A West Virginia man who admitted threatening jurors and witnesses in the Pittsburgh Tree of Life trial was sentenced to 78 months in prison Wednesday.
Hardy Carroll Lloyd, 45, of Follansbee, was sentenced in U.S. District Court in Wheeling, according to the U.S. Attorney’s Office there.
Lloyd, a self-proclaimed white supremacist, ran a prolific and hateful website that, for much of the spring and summer, took aim at the prosecutors, witnesses, victims and jurors in the synagogue case. The three-month trial culminated in early August with a death sentence for shooter Robert Bowers, who killed 11 people in the 2018 attack.
In a series of emails and blog posts that escalated as the death penalty trial against Bowers progressed, Lloyd called for so-called lone wolves to target synagogues and Jews.

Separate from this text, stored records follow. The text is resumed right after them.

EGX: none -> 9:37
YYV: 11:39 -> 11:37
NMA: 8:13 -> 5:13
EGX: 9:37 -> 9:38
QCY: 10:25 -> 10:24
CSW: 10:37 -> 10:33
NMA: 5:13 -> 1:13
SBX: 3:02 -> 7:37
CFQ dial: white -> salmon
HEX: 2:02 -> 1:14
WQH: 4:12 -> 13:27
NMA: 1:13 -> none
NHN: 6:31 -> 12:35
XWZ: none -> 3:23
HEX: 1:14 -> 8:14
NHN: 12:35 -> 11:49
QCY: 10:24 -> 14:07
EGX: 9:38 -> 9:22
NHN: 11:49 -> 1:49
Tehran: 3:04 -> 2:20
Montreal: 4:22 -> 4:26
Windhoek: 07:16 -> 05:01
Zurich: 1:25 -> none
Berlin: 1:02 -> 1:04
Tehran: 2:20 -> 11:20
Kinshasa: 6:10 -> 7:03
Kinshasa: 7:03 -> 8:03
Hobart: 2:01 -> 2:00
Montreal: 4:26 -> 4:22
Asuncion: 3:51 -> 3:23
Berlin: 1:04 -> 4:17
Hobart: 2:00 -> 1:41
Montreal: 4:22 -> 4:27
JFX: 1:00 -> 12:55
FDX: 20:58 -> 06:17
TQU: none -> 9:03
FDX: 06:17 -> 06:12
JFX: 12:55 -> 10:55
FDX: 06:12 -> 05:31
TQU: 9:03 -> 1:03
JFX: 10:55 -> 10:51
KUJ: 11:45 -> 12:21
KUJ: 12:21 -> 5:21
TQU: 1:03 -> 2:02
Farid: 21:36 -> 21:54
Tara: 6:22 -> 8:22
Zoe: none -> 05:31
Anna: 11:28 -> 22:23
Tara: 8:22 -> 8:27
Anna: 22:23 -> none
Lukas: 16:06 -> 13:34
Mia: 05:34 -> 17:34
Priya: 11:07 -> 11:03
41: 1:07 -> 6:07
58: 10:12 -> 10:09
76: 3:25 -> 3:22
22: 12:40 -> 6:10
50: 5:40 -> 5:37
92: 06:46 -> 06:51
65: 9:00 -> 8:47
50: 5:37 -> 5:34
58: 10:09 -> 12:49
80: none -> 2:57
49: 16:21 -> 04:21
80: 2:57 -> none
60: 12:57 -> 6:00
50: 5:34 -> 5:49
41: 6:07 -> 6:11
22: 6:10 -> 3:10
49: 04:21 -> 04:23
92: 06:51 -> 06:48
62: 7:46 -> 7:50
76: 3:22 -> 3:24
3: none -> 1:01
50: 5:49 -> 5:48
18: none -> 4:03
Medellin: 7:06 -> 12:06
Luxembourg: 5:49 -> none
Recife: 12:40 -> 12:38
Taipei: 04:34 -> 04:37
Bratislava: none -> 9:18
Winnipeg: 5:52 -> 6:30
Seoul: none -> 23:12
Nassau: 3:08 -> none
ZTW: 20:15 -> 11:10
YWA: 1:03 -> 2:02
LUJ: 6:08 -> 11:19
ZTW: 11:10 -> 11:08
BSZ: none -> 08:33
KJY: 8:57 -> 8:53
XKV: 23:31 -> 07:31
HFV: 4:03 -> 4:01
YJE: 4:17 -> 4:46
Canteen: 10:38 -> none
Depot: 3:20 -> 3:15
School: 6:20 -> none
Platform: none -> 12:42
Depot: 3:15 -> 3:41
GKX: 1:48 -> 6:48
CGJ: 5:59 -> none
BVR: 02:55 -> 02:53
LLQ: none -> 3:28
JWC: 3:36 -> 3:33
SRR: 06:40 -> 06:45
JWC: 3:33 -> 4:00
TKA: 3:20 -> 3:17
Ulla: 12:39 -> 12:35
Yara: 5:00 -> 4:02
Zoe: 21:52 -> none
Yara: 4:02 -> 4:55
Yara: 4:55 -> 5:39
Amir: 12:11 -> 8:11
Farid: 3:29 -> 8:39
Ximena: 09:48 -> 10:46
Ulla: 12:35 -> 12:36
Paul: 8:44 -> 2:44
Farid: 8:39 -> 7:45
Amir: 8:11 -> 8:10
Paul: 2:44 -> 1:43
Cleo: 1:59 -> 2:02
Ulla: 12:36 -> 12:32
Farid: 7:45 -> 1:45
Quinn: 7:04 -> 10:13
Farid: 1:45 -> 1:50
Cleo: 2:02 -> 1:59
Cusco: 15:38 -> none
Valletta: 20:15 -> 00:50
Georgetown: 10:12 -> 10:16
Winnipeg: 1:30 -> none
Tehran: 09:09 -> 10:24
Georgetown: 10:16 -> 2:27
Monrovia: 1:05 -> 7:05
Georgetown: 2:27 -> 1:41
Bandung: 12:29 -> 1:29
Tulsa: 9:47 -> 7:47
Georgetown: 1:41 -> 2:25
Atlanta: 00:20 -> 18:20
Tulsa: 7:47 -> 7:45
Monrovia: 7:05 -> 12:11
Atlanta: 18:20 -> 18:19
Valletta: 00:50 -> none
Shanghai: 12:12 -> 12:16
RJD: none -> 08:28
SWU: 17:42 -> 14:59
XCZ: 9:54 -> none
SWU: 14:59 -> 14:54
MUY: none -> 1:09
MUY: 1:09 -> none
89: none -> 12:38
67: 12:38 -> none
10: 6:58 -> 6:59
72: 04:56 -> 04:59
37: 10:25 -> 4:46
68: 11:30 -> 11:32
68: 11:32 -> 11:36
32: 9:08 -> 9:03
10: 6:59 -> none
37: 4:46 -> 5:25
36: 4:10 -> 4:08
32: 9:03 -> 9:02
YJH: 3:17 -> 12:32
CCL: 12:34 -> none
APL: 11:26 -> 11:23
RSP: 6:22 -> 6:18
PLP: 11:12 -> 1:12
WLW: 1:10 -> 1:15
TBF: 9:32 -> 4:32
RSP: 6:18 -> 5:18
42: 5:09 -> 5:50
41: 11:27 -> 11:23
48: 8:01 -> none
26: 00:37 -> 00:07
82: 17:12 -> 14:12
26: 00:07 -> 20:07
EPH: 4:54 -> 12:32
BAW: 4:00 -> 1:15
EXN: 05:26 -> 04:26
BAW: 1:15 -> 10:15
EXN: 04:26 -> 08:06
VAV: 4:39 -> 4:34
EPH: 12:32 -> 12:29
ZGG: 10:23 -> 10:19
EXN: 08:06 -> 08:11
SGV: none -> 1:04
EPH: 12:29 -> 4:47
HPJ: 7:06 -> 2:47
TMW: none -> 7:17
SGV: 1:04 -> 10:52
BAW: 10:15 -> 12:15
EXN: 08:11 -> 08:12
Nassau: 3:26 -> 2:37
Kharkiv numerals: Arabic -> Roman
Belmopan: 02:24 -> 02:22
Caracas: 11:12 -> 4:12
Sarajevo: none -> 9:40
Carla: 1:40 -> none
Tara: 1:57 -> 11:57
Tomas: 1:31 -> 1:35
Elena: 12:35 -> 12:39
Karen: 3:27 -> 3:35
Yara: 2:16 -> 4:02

“Walk into a synagogue and gun down 11 Jews and one rabbi,” he wrote in late May. “That’s how you make a difference, people.”
Lloyd also took aim at jurors in the case, writing in one website post: “Y’all who are on the jury, make sure to vote what you know in your heart is morally correct.”
A news release from the U.S. attorney said Lloyd admitted that he engaged in this conduct because of the actual or perceived ties to the Jewish community of the witnesses and the victims of Bowers, which was part of his plea agreement.